Exceptionally well written and researched, Grypma's book presents a compelling and comprehensive examination of an important period in the development of Canadian missionary nursing. Despite the narrative's lack of information on Chinese nurses and students, Grypma's study is useful in that it stimulates a more nuanced discussion of the role of Canadian nurses' missions' history and the history of medicine in Canada and abroad. In contrast to previous scholarship written on the subject, she challenges the belief that missionary nurses held an imperialist agenda, subverted Chinese self-determination, and sought primarily to evangelize. Nor does she subscribe to the interpretation that Canadian missionary nurses aligned themselves more closely to internationalized, professional ideals at the expense of nationalized, church ideals. While there was a clear division between early missionary nurses, who focused on evangelism to the virtual exclusion of nursing service, and post-1920 nurses who reversed this pattern, Grypma demonstrates how NCM nurses found room for both approaches. Similarly, she does not believe that the phenomenon of Canadian missionary nursing can be categorized as a failure. While she acknowledges that Canadian missionaries failed in their attempts to Christianize China, to develop a sustainable system of modern medicine and nursing, and to reestablish mission interests after the Second World War, Grypma asserts that the frustration of these aims are only part of the story. Despite the permanent closure of the NCM in 1947, the continued presence of the Christian church established by Canadian missionaries and the provision of Western medicine and modern nursing services suggests that Canadian missionary nurses were successful, albeit in unanticipated ways.

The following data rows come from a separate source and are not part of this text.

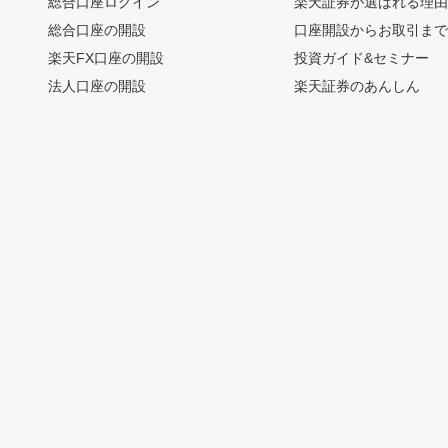
総合口座ログイン
楽天証券が選ばれる理
総合口座の開設
口座開設からお取引ま
楽天FX口座の開設
投資ガイド&セミナー
法人口座の開設
楽天証券のあんしん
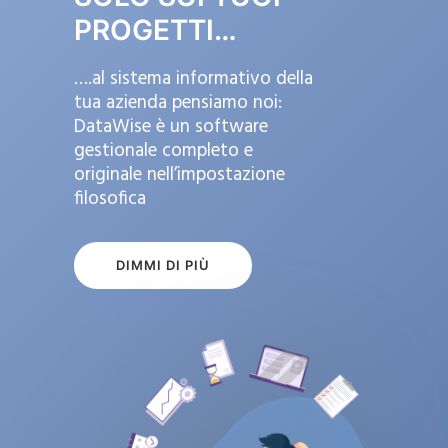
PROGETTI…
….al sistema informativo della
tua azienda pensiamo noi:
DataWise è un software
gestionale completo e
originale nell’impostazione
filosofica
DIMMI DI PIÙ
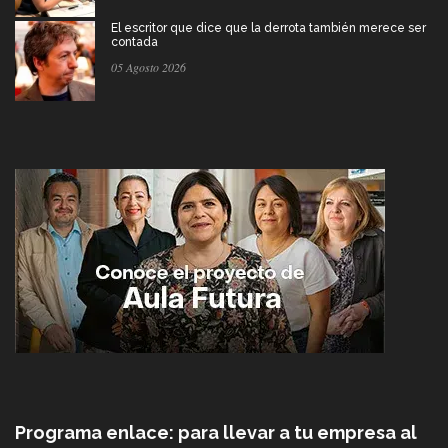
El escritor que dice que la derrota también merece ser
contada
05 Agosto 2026
Programa enlace: para llevar a tu empresa al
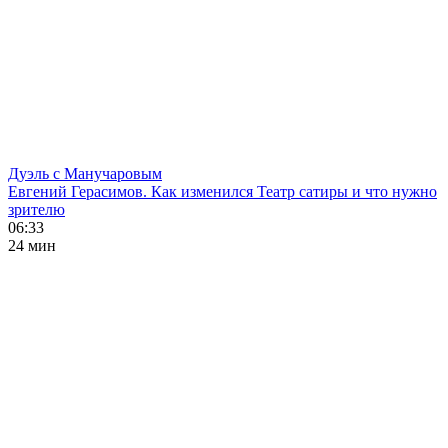
Дуэль с Манучаровым
Евгений Герасимов. Как изменился Театр сатиры и что нужно
зрителю
06:33
24 мин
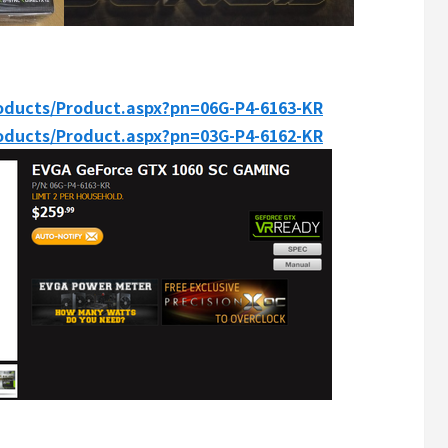
oducts/Product.aspx?pn=06G-P4-6163-KR
oducts/Product.aspx?pn=03G-P4-6162-KR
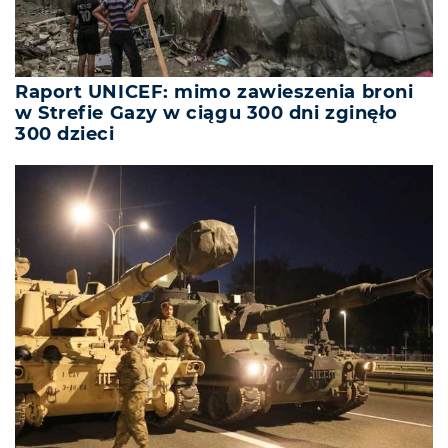
Raport UNICEF: mimo zawieszenia broni
w Strefie Gazy w ciągu 300 dni zginęło
300 dzieci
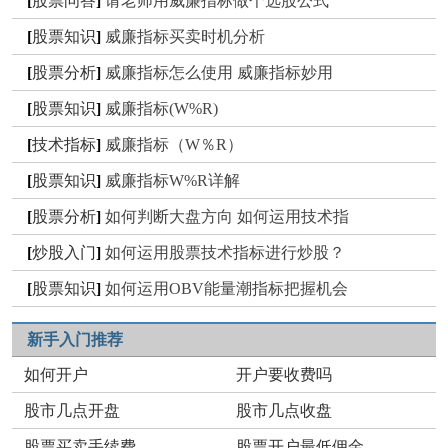
[
股票问答
]
请老师用威廉指标做个选股公式
[
股票知识
]
威廉指标买卖时机分析
[
股票分析
]
威廉指标怎么使用 威廉指标妙用
[
股票知识
]
威廉指标(W%R)
[
技术指标
]
威廉指标（W％R）
[
股票知识
]
威廉指标W%R详解
[
股票分析
]
如何判断大盘方向 如何运用技术指
[
炒股入门
]
如何运用股票技术指标进行炒股？
[
股票知识
]
如何运用OBV能量潮指标把握机会
新手入门推荐
如何开户
开户要收费吗
股市几点开盘
股市几点收盘
股票买卖手续费
股票开户最低佣金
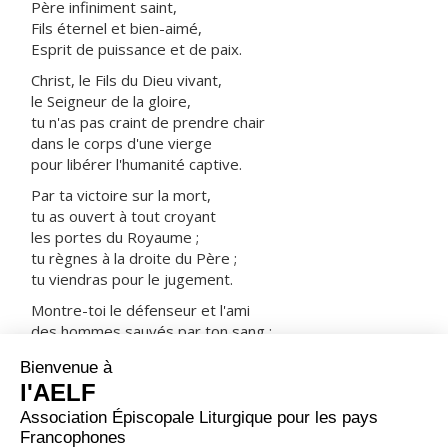
Père infiniment saint,
Fils éternel et bien-aimé,
Esprit de puissance et de paix.
Christ, le Fils du Dieu vivant,
le Seigneur de la gloire,
tu n'as pas craint de prendre chair
dans le corps d'une vierge
pour libérer l'humanité captive.
Par ta victoire sur la mort,
tu as ouvert à tout croyant
les portes du Royaume ;
tu règnes à la droite du Père ;
tu viendras pour le jugement.
Montre-toi le défenseur et l'ami
des hommes sauvés par ton sang :
prends-les avec tous les saints
dans ta joie et dans ta lumière.
ORAISON
Dans ta miséricorde inépuisable, Seigneur, tu as choisi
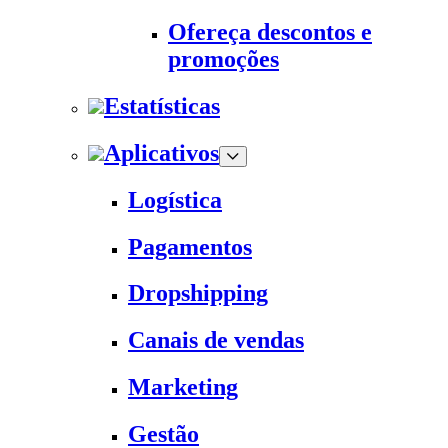
Ofereça descontos e
promoções
Estatísticas
Aplicativos
Logística
Pagamentos
Dropshipping
Canais de vendas
Marketing
Gestão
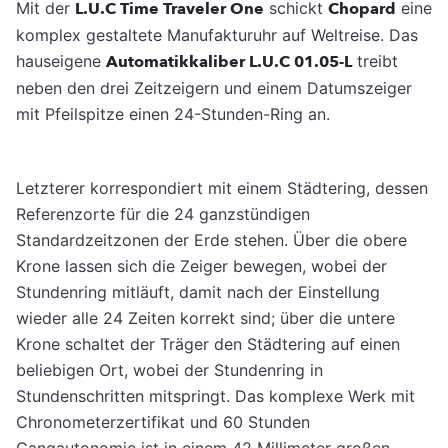
Mit der
L.U.C Time Traveler One
schickt
Chopard
eine
komplex gestaltete Manufakturuhr auf Weltreise. Das
hauseigene
Automatikkaliber L.U.C 01.05-L
treibt
neben den drei Zeitzeigern und einem Datumszeiger
mit Pfeilspitze einen 24-Stunden-Ring an.
Letzterer korrespondiert mit einem Städtering, dessen
Referenzorte für die 24 ganzstündigen
Standardzeitzonen der Erde stehen. Über die obere
Krone lassen sich die Zeiger bewegen, wobei der
Stundenring mitläuft, damit nach der Einstellung
wieder alle 24 Zeiten korrekt sind; über die untere
Krone schaltet der Träger den Städtering auf einen
beliebigen Ort, wobei der Stundenring in
Stundenschritten mitspringt. Das komplexe Werk mit
Chronometerzertifikat und 60 Stunden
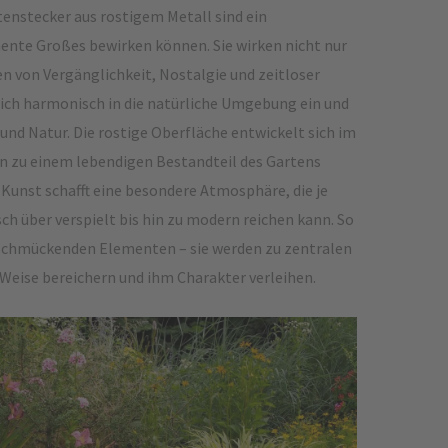
enstecker aus rostigem Metall sind ein
mente Großes bewirken können. Sie wirken nicht nur
en von Vergänglichkeit, Nostalgie und zeitloser
 sich harmonisch in die natürliche Umgebung ein und
und Natur. Die rostige Oberfläche entwickelt sich im
ion zu einem lebendigen Bestandteil des Gartens
Kunst schafft eine besondere Atmosphäre, die je
h über verspielt bis hin zu modern reichen kann. So
 schmückenden Elementen – sie werden zu zentralen
Weise bereichern und ihm Charakter verleihen.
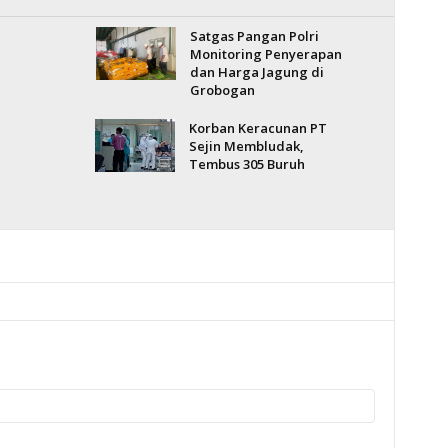
Satgas Pangan Polri
Monitoring Penyerapan
dan Harga Jagung di
Grobogan
Korban Keracunan PT
Sejin Membludak,
Tembus 305 Buruh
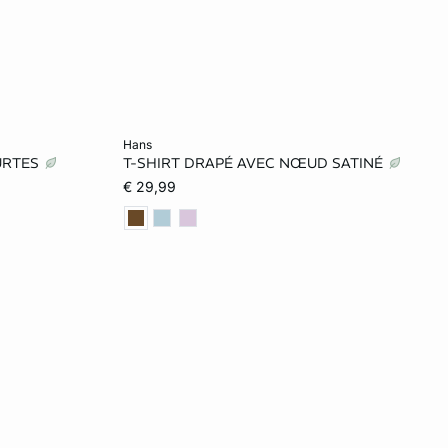
Ajouter au panier
hans
URTES
T-SHIRT DRAPÉ AVEC NŒUD SATINÉ
L
XS
S
M
L
€ 29,99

While some readers may find her conclusions contentious, as a result of her source base, Grypma's seminal examination of the role played by Canadian nurses in northern Chinese missions will enliven the debate concerning the nature, motivations, and impact of missionary nursing.

 

Citation: Adrienne Byng. Review of Grypma, Sonya, Healing Henan: Canadian Nurses at the North China Mission, 1888-1947. H-Canada, H-Net Reviews. April, 2009.